::: Exercise material
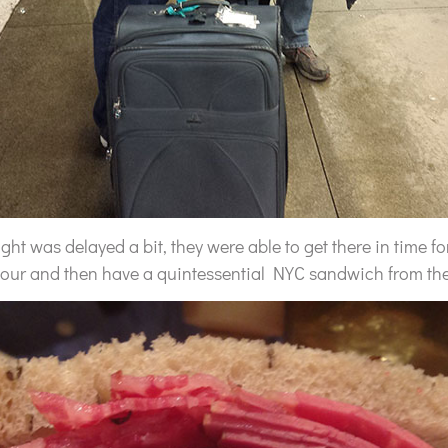
ight was delayed a bit, they were able to get there in time f
hour and then have a quintessential NYC sandwich from th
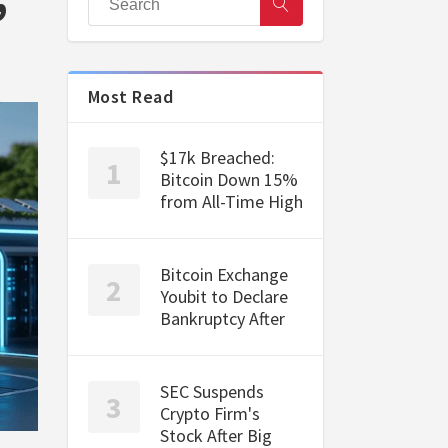
Most Read
$17k Breached:
Bitcoin Down 15%
from All-Time High
Bitcoin Exchange
Youbit to Declare
Bankruptcy After
SEC Suspends
Crypto Firm's
Stock After Big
::::::
Identify each line in the entries above that contains the string "from", and copy those lines in full. Matches must have the same case.

> Reply:
hour and then have a quintessential NYC sandwich from th
from All-Time High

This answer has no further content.